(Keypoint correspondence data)
----
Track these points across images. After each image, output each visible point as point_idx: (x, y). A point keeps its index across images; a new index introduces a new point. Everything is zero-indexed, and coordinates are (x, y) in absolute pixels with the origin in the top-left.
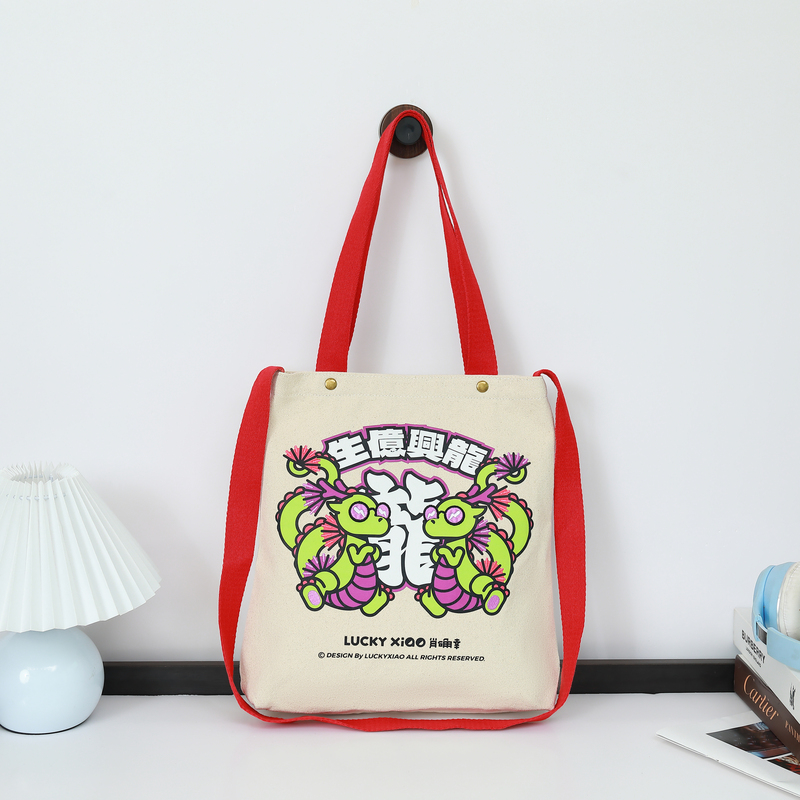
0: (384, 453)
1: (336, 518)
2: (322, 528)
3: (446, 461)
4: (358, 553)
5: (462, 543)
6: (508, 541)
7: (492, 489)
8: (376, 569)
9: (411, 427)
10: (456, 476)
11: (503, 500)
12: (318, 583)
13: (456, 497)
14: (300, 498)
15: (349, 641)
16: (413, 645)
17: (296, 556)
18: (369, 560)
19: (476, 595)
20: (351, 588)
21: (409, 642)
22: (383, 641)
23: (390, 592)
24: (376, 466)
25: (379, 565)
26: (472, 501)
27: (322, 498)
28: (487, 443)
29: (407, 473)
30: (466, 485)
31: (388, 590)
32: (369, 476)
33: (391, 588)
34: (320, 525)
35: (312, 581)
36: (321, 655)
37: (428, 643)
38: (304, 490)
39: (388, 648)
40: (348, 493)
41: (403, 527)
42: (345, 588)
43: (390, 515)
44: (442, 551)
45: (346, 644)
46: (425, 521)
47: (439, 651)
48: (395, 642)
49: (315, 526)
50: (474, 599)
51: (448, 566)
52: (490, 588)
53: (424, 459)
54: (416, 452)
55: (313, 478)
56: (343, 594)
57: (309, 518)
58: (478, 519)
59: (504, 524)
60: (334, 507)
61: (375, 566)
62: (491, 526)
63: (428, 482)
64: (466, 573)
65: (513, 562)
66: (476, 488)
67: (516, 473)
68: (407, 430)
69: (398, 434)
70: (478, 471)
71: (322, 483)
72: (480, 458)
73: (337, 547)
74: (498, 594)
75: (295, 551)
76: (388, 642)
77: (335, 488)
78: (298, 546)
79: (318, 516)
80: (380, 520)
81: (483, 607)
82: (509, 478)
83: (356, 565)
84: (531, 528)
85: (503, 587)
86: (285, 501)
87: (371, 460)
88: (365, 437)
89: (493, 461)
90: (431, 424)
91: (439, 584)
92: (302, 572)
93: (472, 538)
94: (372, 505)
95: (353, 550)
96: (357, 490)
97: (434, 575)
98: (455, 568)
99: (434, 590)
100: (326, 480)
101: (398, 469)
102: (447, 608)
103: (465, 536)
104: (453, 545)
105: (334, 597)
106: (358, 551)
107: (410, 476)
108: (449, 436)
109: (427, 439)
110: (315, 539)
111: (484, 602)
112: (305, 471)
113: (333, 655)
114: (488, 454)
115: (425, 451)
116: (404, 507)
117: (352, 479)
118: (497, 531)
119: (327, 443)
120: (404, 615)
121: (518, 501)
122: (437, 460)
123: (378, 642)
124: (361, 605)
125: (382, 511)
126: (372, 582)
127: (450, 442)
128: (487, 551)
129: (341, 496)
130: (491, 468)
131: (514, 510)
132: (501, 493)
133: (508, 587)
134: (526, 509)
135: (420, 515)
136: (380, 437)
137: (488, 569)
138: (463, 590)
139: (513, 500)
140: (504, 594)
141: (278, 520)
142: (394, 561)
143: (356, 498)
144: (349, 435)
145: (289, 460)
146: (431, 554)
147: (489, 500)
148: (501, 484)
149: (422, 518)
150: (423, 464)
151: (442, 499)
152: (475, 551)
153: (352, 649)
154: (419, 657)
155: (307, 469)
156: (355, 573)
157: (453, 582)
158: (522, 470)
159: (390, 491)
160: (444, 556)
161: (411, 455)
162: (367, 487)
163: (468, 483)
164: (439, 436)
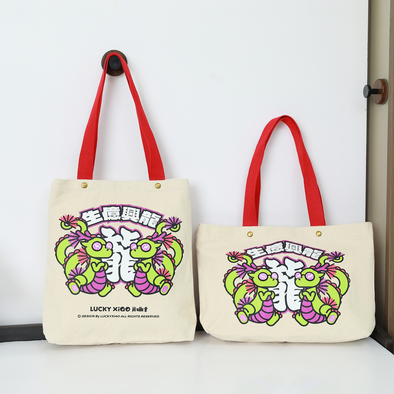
----
Work required:
Retype all of the data above character for character, leaving the pictures out.

Result:
Track these points across images. After each image, output each visible point as point_idx: (x, y). A point keeps its index across images; a new index introduces a new point. Everything is zero-indexed, and coordinates are (x, y) in absolute pixels with the origin in the top-left.
0: (384, 453)
1: (336, 518)
2: (322, 528)
3: (446, 461)
4: (358, 553)
5: (462, 543)
6: (508, 541)
7: (492, 489)
8: (376, 569)
9: (411, 427)
10: (456, 476)
11: (503, 500)
12: (318, 583)
13: (456, 497)
14: (300, 498)
15: (349, 641)
16: (413, 645)
17: (296, 556)
18: (369, 560)
19: (476, 595)
20: (351, 588)
21: (409, 642)
22: (383, 641)
23: (390, 592)
24: (376, 466)
25: (379, 565)
26: (472, 501)
27: (322, 498)
28: (487, 443)
29: (407, 473)
30: (466, 485)
31: (388, 590)
32: (369, 476)
33: (391, 588)
34: (320, 525)
35: (312, 581)
36: (321, 655)
37: (428, 643)
38: (304, 490)
39: (388, 648)
40: (348, 493)
41: (403, 527)
42: (345, 588)
43: (390, 515)
44: (442, 551)
45: (346, 644)
46: (425, 521)
47: (439, 651)
48: (395, 642)
49: (315, 526)
50: (474, 599)
51: (448, 566)
52: (490, 588)
53: (424, 459)
54: (416, 452)
55: (313, 478)
56: (343, 594)
57: (309, 518)
58: (478, 519)
59: (504, 524)
60: (334, 507)
61: (375, 566)
62: (491, 526)
63: (428, 482)
64: (466, 573)
65: (513, 562)
66: (476, 488)
67: (516, 473)
68: (407, 430)
69: (398, 434)
70: (478, 471)
71: (322, 483)
72: (480, 458)
73: (337, 547)
74: (498, 594)
75: (295, 551)
76: (388, 642)
77: (335, 488)
78: (298, 546)
79: (318, 516)
80: (380, 520)
81: (483, 607)
82: (509, 478)
83: (356, 565)
84: (531, 528)
85: (503, 587)
86: (285, 501)
87: (371, 460)
88: (365, 437)
89: (493, 461)
90: (431, 424)
91: (439, 584)
92: (302, 572)
93: (472, 538)
94: (372, 505)
95: (353, 550)
96: (357, 490)
97: (434, 575)
98: (455, 568)
99: (434, 590)
100: (326, 480)
101: (398, 469)
102: (447, 608)
103: (465, 536)
104: (453, 545)
105: (334, 597)
106: (358, 551)
107: (410, 476)
108: (449, 436)
109: (427, 439)
110: (315, 539)
111: (484, 602)
112: (305, 471)
113: (333, 655)
114: (488, 454)
115: (425, 451)
116: (404, 507)
117: (352, 479)
118: (497, 531)
119: (327, 443)
120: (404, 615)
121: (518, 501)
122: (437, 460)
123: (378, 642)
124: (361, 605)
125: (382, 511)
126: (372, 582)
127: (450, 442)
128: (487, 551)
129: (341, 496)
130: (491, 468)
131: (514, 510)
132: (501, 493)
133: (508, 587)
134: (526, 509)
135: (420, 515)
136: (380, 437)
137: (488, 569)
138: (463, 590)
139: (513, 500)
140: (504, 594)
141: (278, 520)
142: (394, 561)
143: (356, 498)
144: (349, 435)
145: (289, 460)
146: (431, 554)
147: (489, 500)
148: (501, 484)
149: (422, 518)
150: (423, 464)
151: (442, 499)
152: (475, 551)
153: (352, 649)
154: (419, 657)
155: (307, 469)
156: (355, 573)
157: (453, 582)
158: (522, 470)
159: (390, 491)
160: (444, 556)
161: (411, 455)
162: (367, 487)
163: (468, 483)
164: (439, 436)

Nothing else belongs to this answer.